## Data for processing:
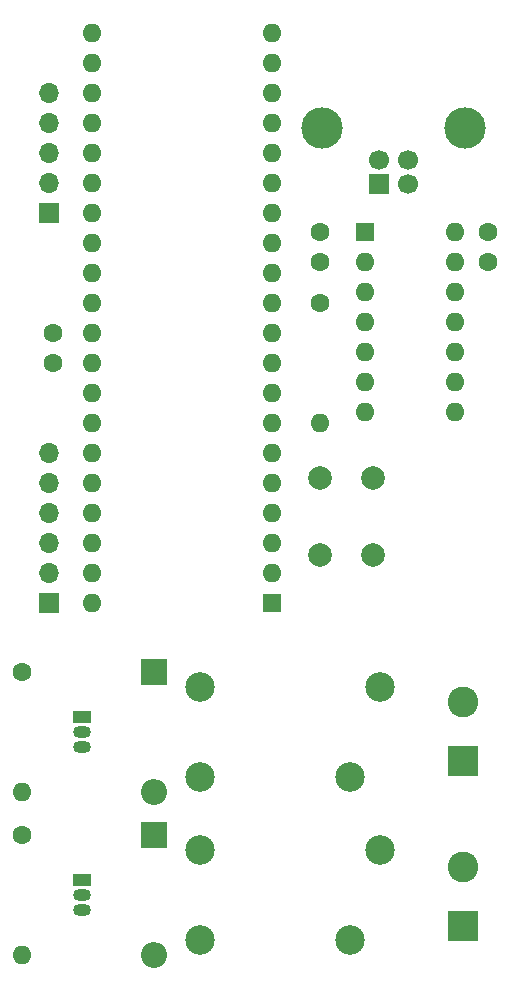
<source format=gbs>
%TF.GenerationSoftware,KiCad,Pcbnew,6.0.0+dfsg1-2*%
%TF.CreationDate,2022-03-14T17:52:30-05:00*%
%TF.ProjectId,remote64-controller,72656d6f-7465-4363-942d-636f6e74726f,rev?*%
%TF.SameCoordinates,Original*%
%TF.FileFunction,Soldermask,Bot*%
%TF.FilePolarity,Negative*%
%FSLAX46Y46*%
G04 Gerber Fmt 4.6, Leading zero omitted, Abs format (unit mm)*
G04 Created by KiCad (PCBNEW 6.0.0+dfsg1-2) date 2022-03-14 17:52:30*
%MOMM*%
%LPD*%
G01*
G04 APERTURE LIST*
%ADD10O,1.700000X1.700000*%
%ADD11R,1.700000X1.700000*%
%ADD12R,1.600000X1.600000*%
%ADD13O,1.600000X1.600000*%
%ADD14C,1.600000*%
%ADD15R,2.600000X2.600000*%
%ADD16C,2.600000*%
%ADD17C,1.700000*%
%ADD18C,3.500000*%
%ADD19R,2.200000X2.200000*%
%ADD20O,2.200000X2.200000*%
%ADD21C,2.500000*%
%ADD22C,2.000000*%
%ADD23R,1.500000X1.050000*%
%ADD24O,1.500000X1.050000*%
G04 APERTURE END LIST*
D10*
%TO.C,J3*%
X69977000Y-102870000D03*
X69977000Y-105410000D03*
X69977000Y-107950000D03*
X69977000Y-110490000D03*
X69977000Y-113030000D03*
D11*
X69977000Y-115570000D03*
%TD*%
D12*
%TO.C,U2*%
X88900000Y-115570000D03*
D13*
X88900000Y-113030000D03*
X88900000Y-110490000D03*
X88900000Y-107950000D03*
X88900000Y-105410000D03*
X88900000Y-102870000D03*
X88900000Y-100330000D03*
X88900000Y-97790000D03*
X88900000Y-95250000D03*
X88900000Y-92710000D03*
X88900000Y-90170000D03*
X88900000Y-87630000D03*
X88900000Y-85090000D03*
X88900000Y-82550000D03*
X88900000Y-80010000D03*
X88900000Y-77470000D03*
X88900000Y-74930000D03*
X88900000Y-72390000D03*
X88900000Y-69850000D03*
X88900000Y-67310000D03*
X73660000Y-67310000D03*
X73660000Y-69850000D03*
X73660000Y-72390000D03*
X73660000Y-74930000D03*
X73660000Y-77470000D03*
X73660000Y-80010000D03*
X73660000Y-82550000D03*
X73660000Y-85090000D03*
X73660000Y-87630000D03*
X73660000Y-90170000D03*
X73660000Y-92710000D03*
X73660000Y-95250000D03*
X73660000Y-97790000D03*
X73660000Y-100330000D03*
X73660000Y-102870000D03*
X73660000Y-105410000D03*
X73660000Y-107950000D03*
X73660000Y-110490000D03*
X73660000Y-113030000D03*
X73660000Y-115570000D03*
%TD*%
D14*
%TO.C,C2*%
X70358000Y-92750000D03*
X70358000Y-95250000D03*
%TD*%
D15*
%TO.C,J4*%
X105029000Y-142922000D03*
D16*
X105029000Y-137922000D03*
%TD*%
D11*
%TO.C,J5*%
X69977000Y-82550000D03*
D10*
X69977000Y-80010000D03*
X69977000Y-77470000D03*
X69977000Y-74930000D03*
X69977000Y-72390000D03*
%TD*%
D14*
%TO.C,C3*%
X92964000Y-86701000D03*
X92964000Y-84201000D03*
%TD*%
D11*
%TO.C,J1*%
X97937000Y-80110500D03*
D17*
X100437000Y-80110500D03*
X100437000Y-78110500D03*
X97937000Y-78110500D03*
D18*
X105207000Y-75400500D03*
X93167000Y-75400500D03*
%TD*%
D14*
%TO.C,R3*%
X67691000Y-135255000D03*
D13*
X67691000Y-145415000D03*
%TD*%
D15*
%TO.C,J2*%
X105029000Y-128992000D03*
D16*
X105029000Y-123992000D03*
%TD*%
D19*
%TO.C,D1*%
X78867000Y-121412000D03*
D20*
X78867000Y-131572000D03*
%TD*%
D21*
%TO.C,K1*%
X95504000Y-130302000D03*
X98044000Y-122682000D03*
X82804000Y-122682000D03*
X82804000Y-130302000D03*
%TD*%
D12*
%TO.C,U1*%
X96774000Y-84201000D03*
D13*
X96774000Y-86741000D03*
X96774000Y-89281000D03*
X96774000Y-91821000D03*
X96774000Y-94361000D03*
X96774000Y-96901000D03*
X96774000Y-99441000D03*
X104394000Y-99441000D03*
X104394000Y-96901000D03*
X104394000Y-94361000D03*
X104394000Y-91821000D03*
X104394000Y-89281000D03*
X104394000Y-86741000D03*
X104394000Y-84201000D03*
%TD*%
D21*
%TO.C,K2*%
X95504000Y-144145000D03*
X98044000Y-136525000D03*
X82804000Y-136525000D03*
X82804000Y-144145000D03*
%TD*%
D19*
%TO.C,D2*%
X78867000Y-135255000D03*
D20*
X78867000Y-145415000D03*
%TD*%
D22*
%TO.C,SW1*%
X97464000Y-111506000D03*
X97464000Y-105006000D03*
X92964000Y-111506000D03*
X92964000Y-105006000D03*
%TD*%
D23*
%TO.C,Q2*%
X72771000Y-139065000D03*
D24*
X72771000Y-140335000D03*
X72771000Y-141605000D03*
%TD*%
D14*
%TO.C,C1*%
X107188000Y-84201000D03*
X107188000Y-86701000D03*
%TD*%
%TO.C,R2*%
X92964000Y-90170000D03*
D13*
X92964000Y-100330000D03*
%TD*%
D23*
%TO.C,Q1*%
X72771000Y-125222000D03*
D24*
X72771000Y-126492000D03*
X72771000Y-127762000D03*
%TD*%
D14*
%TO.C,R1*%
X67691000Y-121412000D03*
D13*
X67691000Y-131572000D03*
%TD*%
M02*

</source>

## Action item:
Check each line of the entries for the word "APERTURE". State how many lines hold it, and write nothing else.

## Solution to this task:
2